== Work instructions ==
Would you restate the data exactly as given?

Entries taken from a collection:

--------------------------------

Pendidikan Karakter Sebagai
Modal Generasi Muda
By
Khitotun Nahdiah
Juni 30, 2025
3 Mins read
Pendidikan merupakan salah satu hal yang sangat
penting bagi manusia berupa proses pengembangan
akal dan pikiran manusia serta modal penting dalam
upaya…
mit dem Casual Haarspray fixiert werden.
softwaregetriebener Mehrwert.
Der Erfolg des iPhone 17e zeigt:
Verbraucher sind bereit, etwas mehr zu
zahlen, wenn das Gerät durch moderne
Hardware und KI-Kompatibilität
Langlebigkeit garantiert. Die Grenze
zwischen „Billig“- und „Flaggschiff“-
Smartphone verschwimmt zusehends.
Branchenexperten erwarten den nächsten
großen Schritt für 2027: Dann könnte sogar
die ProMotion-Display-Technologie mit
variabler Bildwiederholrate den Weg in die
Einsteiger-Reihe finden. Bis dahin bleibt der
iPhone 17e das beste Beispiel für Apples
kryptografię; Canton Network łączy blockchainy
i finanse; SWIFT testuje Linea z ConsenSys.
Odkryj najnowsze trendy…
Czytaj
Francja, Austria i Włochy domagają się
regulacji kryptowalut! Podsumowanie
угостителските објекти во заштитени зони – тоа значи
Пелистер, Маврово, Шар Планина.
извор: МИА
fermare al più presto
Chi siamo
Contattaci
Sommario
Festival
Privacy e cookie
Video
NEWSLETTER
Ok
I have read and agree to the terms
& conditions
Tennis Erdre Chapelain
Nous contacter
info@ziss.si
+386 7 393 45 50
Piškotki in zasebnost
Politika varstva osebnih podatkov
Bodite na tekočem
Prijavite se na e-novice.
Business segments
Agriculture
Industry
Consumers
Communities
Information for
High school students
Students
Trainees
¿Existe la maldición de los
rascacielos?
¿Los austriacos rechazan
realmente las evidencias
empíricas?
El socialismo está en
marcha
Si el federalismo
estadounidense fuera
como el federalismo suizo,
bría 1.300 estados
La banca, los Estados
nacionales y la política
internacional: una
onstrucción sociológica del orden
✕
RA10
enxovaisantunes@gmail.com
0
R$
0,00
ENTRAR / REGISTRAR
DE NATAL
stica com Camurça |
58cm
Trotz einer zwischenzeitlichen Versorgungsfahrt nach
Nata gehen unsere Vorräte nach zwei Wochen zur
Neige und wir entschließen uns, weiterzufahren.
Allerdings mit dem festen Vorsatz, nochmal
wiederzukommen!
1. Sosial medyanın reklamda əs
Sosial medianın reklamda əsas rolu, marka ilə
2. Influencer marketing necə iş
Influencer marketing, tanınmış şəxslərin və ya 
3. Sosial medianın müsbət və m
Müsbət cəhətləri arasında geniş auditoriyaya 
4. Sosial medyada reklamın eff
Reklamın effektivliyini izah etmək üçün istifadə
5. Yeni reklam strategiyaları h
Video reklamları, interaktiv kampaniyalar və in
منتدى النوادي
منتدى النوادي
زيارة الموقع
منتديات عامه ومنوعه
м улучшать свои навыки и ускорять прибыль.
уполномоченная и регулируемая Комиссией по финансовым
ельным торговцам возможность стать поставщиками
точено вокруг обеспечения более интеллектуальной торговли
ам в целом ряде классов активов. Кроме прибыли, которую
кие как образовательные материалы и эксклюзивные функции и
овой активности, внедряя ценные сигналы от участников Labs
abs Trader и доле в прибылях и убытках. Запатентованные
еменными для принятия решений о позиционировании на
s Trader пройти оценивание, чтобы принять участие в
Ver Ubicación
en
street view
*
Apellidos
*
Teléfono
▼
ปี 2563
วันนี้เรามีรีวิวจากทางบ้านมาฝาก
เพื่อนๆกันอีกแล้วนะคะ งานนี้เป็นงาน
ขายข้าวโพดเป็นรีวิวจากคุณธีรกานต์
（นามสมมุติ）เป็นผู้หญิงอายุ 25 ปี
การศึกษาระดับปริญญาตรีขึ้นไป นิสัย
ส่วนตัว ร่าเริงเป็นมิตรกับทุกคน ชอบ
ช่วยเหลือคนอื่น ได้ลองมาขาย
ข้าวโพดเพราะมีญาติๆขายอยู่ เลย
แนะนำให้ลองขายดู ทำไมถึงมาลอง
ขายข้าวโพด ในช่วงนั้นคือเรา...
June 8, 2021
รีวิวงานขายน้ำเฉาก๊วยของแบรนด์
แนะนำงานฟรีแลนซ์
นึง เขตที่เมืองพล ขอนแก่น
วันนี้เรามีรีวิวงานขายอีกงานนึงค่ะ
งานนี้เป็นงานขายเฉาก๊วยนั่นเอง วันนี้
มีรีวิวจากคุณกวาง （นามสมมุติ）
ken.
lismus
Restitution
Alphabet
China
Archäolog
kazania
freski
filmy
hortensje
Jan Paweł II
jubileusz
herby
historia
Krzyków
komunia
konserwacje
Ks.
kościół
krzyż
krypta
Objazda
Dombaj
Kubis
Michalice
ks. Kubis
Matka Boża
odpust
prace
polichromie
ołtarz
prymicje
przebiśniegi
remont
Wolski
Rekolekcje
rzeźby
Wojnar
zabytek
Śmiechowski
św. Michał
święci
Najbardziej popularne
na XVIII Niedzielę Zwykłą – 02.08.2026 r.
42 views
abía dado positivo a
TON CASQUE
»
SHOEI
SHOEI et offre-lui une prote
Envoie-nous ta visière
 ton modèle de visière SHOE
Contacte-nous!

--------------------------------

== Written solution ==
Pendidikan Karakter Sebagai
Modal Generasi Muda
By
Khitotun Nahdiah
Juni 30, 2025
3 Mins read
Pendidikan merupakan salah satu hal yang sangat
penting bagi manusia berupa proses pengembangan
akal dan pikiran manusia serta modal penting dalam
upaya…
mit dem Casual Haarspray fixiert werden.
softwaregetriebener Mehrwert.
Der Erfolg des iPhone 17e zeigt:
Verbraucher sind bereit, etwas mehr zu
zahlen, wenn das Gerät durch moderne
Hardware und KI-Kompatibilität
Langlebigkeit garantiert. Die Grenze
zwischen „Billig“- und „Flaggschiff“-
Smartphone verschwimmt zusehends.
Branchenexperten erwarten den nächsten
großen Schritt für 2027: Dann könnte sogar
die ProMotion-Display-Technologie mit
variabler Bildwiederholrate den Weg in die
Einsteiger-Reihe finden. Bis dahin bleibt der
iPhone 17e das beste Beispiel für Apples
kryptografię; Canton Network łączy blockchainy
i finanse; SWIFT testuje Linea z ConsenSys.
Odkryj najnowsze trendy…
Czytaj
Francja, Austria i Włochy domagają się
regulacji kryptowalut! Podsumowanie
угостителските објекти во заштитени зони – тоа значи
Пелистер, Маврово, Шар Планина.
извор: МИА
fermare al più presto
Chi siamo
Contattaci
Sommario
Festival
Privacy e cookie
Video
NEWSLETTER
Ok
I have read and agree to the terms
& conditions
Tennis Erdre Chapelain
Nous contacter
info@ziss.si
+386 7 393 45 50
Piškotki in zasebnost
Politika varstva osebnih podatkov
Bodite na tekočem
Prijavite se na e-novice.
Business segments
Agriculture
Industry
Consumers
Communities
Information for
High school students
Students
Trainees
¿Existe la maldición de los
rascacielos?
¿Los austriacos rechazan
realmente las evidencias
empíricas?
El socialismo está en
marcha
Si el federalismo
estadounidense fuera
como el federalismo suizo,
bría 1.300 estados
La banca, los Estados
nacionales y la política
internacional: una
onstrucción sociológica del orden
✕
RA10
enxovaisantunes@gmail.com
0
R$
0,00
ENTRAR / REGISTRAR
DE NATAL
stica com Camurça |
58cm
Trotz einer zwischenzeitlichen Versorgungsfahrt nach
Nata gehen unsere Vorräte nach zwei Wochen zur
Neige und wir entschließen uns, weiterzufahren.
Allerdings mit dem festen Vorsatz, nochmal
wiederzukommen!
1. Sosial medyanın reklamda əs
Sosial medianın reklamda əsas rolu, marka ilə
2. Influencer marketing necə iş
Influencer marketing, tanınmış şəxslərin və ya 
3. Sosial medianın müsbət və m
Müsbət cəhətləri arasında geniş auditoriyaya 
4. Sosial medyada reklamın eff
Reklamın effektivliyini izah etmək üçün istifadə
5. Yeni reklam strategiyaları h
Video reklamları, interaktiv kampaniyalar və in
منتدى النوادي
منتدى النوادي
زيارة الموقع
منتديات عامه ومنوعه
м улучшать свои навыки и ускорять прибыль.
уполномоченная и регулируемая Комиссией по финансовым
ельным торговцам возможность стать поставщиками
точено вокруг обеспечения более интеллектуальной торговли
ам в целом ряде классов активов. Кроме прибыли, которую
кие как образовательные материалы и эксклюзивные функции и
овой активности, внедряя ценные сигналы от участников Labs
abs Trader и доле в прибылях и убытках. Запатентованные
еменными для принятия решений о позиционировании на
s Trader пройти оценивание, чтобы принять участие в
Ver Ubicación
en
street view
*
Apellidos
*
Teléfono
▼
ปี 2563
วันนี้เรามีรีวิวจากทางบ้านมาฝาก
เพื่อนๆกันอีกแล้วนะคะ งานนี้เป็นงาน
ขายข้าวโพดเป็นรีวิวจากคุณธีรกานต์
（นามสมมุติ）เป็นผู้หญิงอายุ 25 ปี
การศึกษาระดับปริญญาตรีขึ้นไป นิสัย
ส่วนตัว ร่าเริงเป็นมิตรกับทุกคน ชอบ
ช่วยเหลือคนอื่น ได้ลองมาขาย
ข้าวโพดเพราะมีญาติๆขายอยู่ เลย
แนะนำให้ลองขายดู ทำไมถึงมาลอง
ขายข้าวโพด ในช่วงนั้นคือเรา...
June 8, 2021
รีวิวงานขายน้ำเฉาก๊วยของแบรนด์
แนะนำงานฟรีแลนซ์
นึง เขตที่เมืองพล ขอนแก่น
วันนี้เรามีรีวิวงานขายอีกงานนึงค่ะ
งานนี้เป็นงานขายเฉาก๊วยนั่นเอง วันนี้
มีรีวิวจากคุณกวาง （นามสมมุติ）
ken.
lismus
Restitution
Alphabet
China
Archäolog
kazania
freski
filmy
hortensje
Jan Paweł II
jubileusz
herby
historia
Krzyków
komunia
konserwacje
Ks.
kościół
krzyż
krypta
Objazda
Dombaj
Kubis
Michalice
ks. Kubis
Matka Boża
odpust
prace
polichromie
ołtarz
prymicje
przebiśniegi
remont
Wolski
Rekolekcje
rzeźby
Wojnar
zabytek
Śmiechowski
św. Michał
święci
Najbardziej popularne
na XVIII Niedzielę Zwykłą – 02.08.2026 r.
42 views
abía dado positivo a
TON CASQUE
»
SHOEI
SHOEI et offre-lui une prote
Envoie-nous ta visière
 ton modèle de visière SHOE
Contacte-nous!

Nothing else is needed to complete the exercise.